2. ASX: OSH (Oil Search Limited)

(Recommendation: Buy, Potential Upside: Low Double-Digit, Mcap: A$7.89 billion)

OSH is engaged in mining and developing oil and gas fields both as an operator and non-operator participant.

Valuation

The stock has been valued using the EV/EBITDA multiple-based illustrative relative valuation method and arrived at a potential upside of 17.69% on 19 August 2021. The company might trade at a slight discount compared to its peers’ average EV/EBITDA (NTM trading multiple), given high sensitivity to average realized oil & condensate price and average realized LNG & gas price. For the purpose of valuation, few peers such as Ampol Ltd (ASX: ADL), Senex Energy Ltd (ASX: SXY), Worley Ltd (ASX: WOR) have been considered.  Considering the prudent liquidity position, underway project pipeline, improved production, and potential risks from the acquisition of Santos, and valuation, we give a “Buy” recommendation on the stock at the current market price of $3.690, down by ~2.895% on 19 August 2021. In addition, the stock has delivered an annualized dividend yield of 0.17%.

3. ASX: SKI (Spark Infrastructure Group)

(Recommendation: Hold, Potential Upside: High Single-Digit, Mcap: A$4.87 billion)

SKI is a leading owner of a diversified portfolio of quality essential service infrastructure.

Valuation

The stock has been valued using the EV/EBITDA multiple-based illustrative relative valuation method and arrived at a potential upside of 9.30% on 19 August 2021. The company might trade at some premium compared to its peers’ median EV/EBITDA (NTM trading multiple), given the successful placement of the renewable pipeline. For the purpose of valuation, few peers such as Meridian Energy Ltd (ASX: MEZ), Genex Power Ltd (ASX: GNX), Mercury NZ Ltd (ASX: MCY), have been considered.

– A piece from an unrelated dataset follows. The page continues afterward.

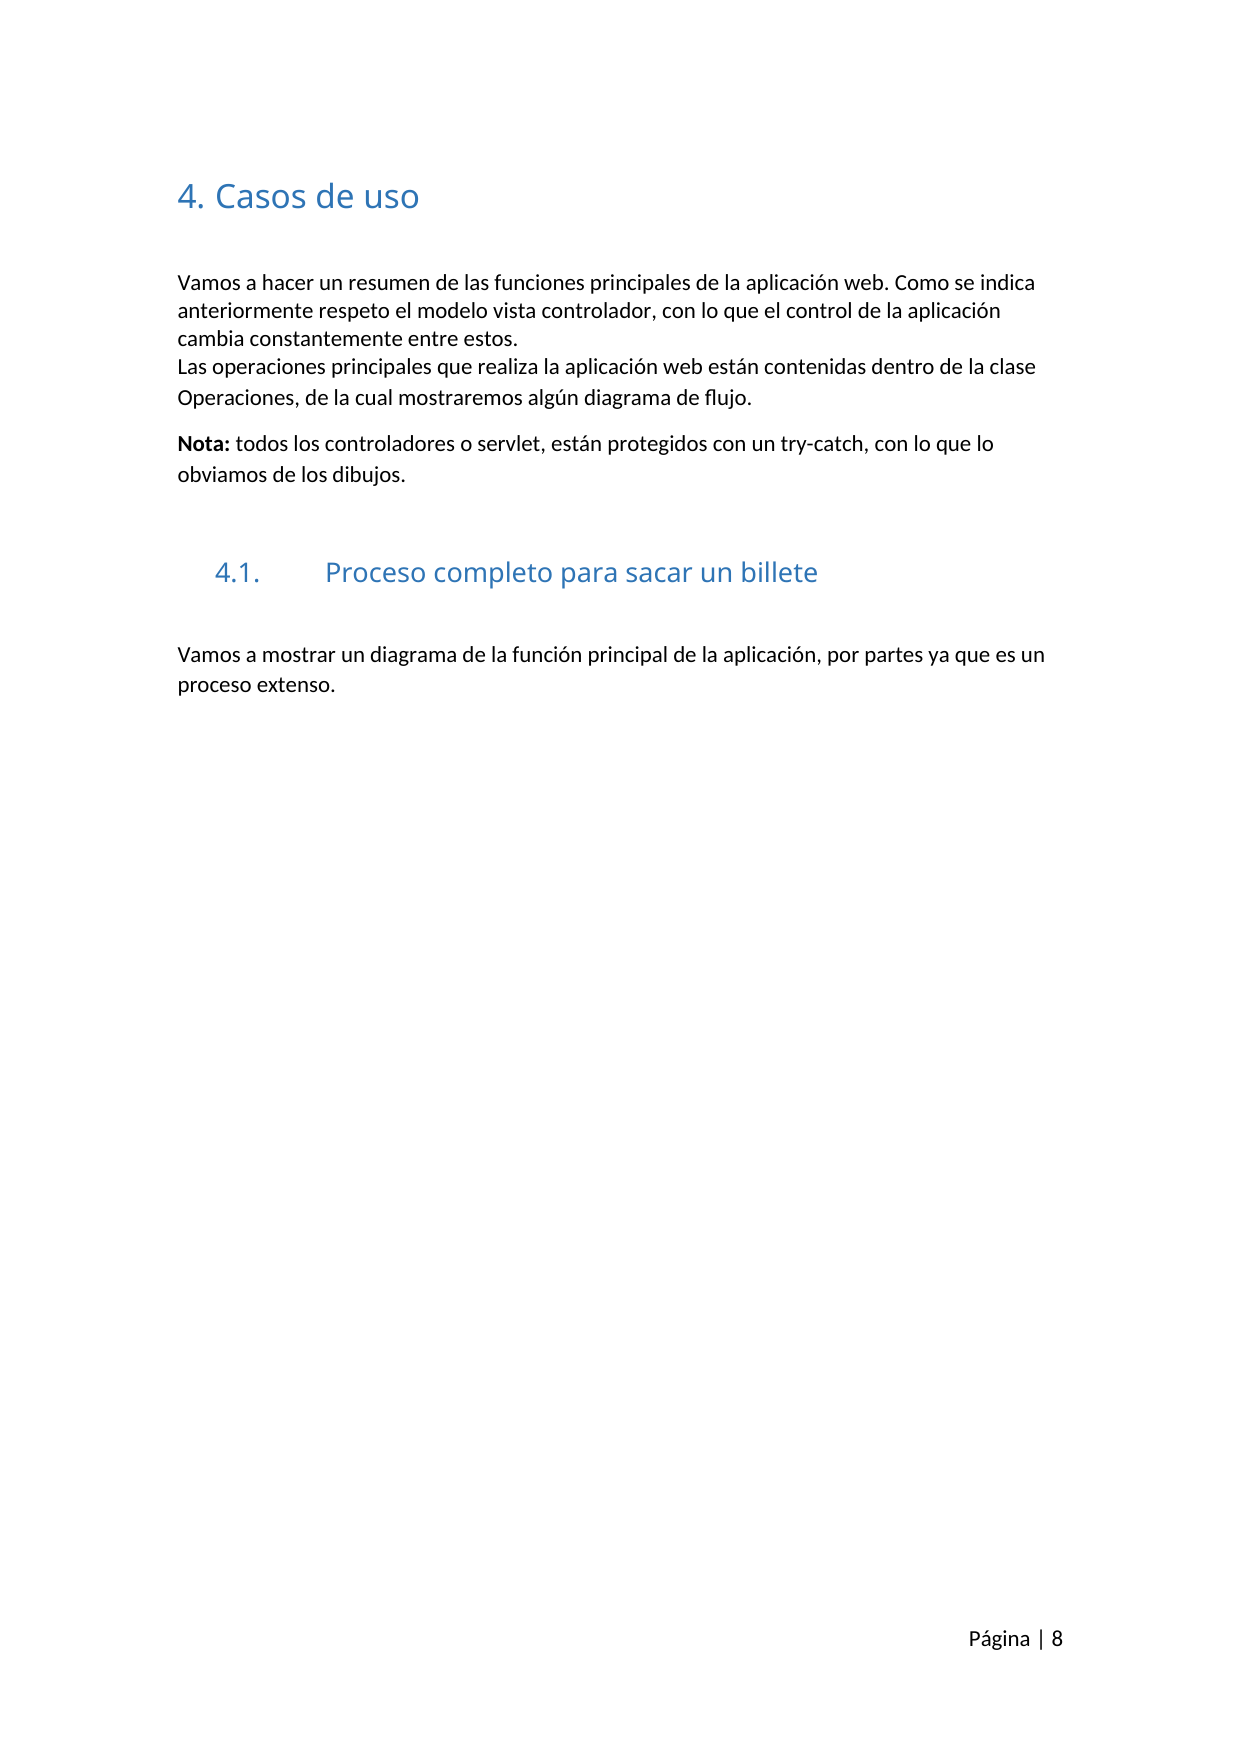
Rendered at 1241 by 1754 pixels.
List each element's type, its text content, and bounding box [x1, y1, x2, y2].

Considering the stable fundamentals, marginal impact from exogenous factors, diversification into renewable projects, and valuation, we give a “Hold” recommendation on the stock at the current market price of $2.730, down by ~1.799% on 19 August 2021. In addition, the stock has delivered an annualized dividend yield of 4.67%.

4. ASX: VEA (Viva Energy Group Limited)

(Recommendation: Hold, Potential Upside: High Single-Digit, Mcap: A$3.16 billion)

VEA is engaged in the manufacturing, distribution and supply of petroleum products to retail and commercial customers.

Valuation

The stock has been valued using the EV/EBITDA multiple-based illustrative relative valuation method and arrived at a potential upside of 9.87% on 19 August 2021. The company might trade at some discount compared to its peers’ average EV/EBITDA (NTM trading multiple), considering significant exposure to commodity prices and declining refining business contributions. For the purpose of valuation, few peers such as Ampol Ltd (ASX: ADL), Senex Energy Ltd (ASX: SXY), Worley Ltd. (ASX: WOR), have been considered. Considering the sales volume recoveries, expectations on positive NPAT, long-term view over capex, and valuation, we give a “Hold” recommendation on the stock at the current market price of $1.945, down by ~1.270% on 19 August 2021. 

Note: All the recommendations and the calculations are based on the closing price of 19 August 2021. The financial information has been retrieved from the respective company’s website and REFINITIV.  

Investment decisions should be made depending on the investors' appetite on upside potential, risks, holding duration, and any previous holdings. Investors can consider exiting from the stock if the Target Price mentioned as per the Valuation has been achieved and subject to the factors discussed above.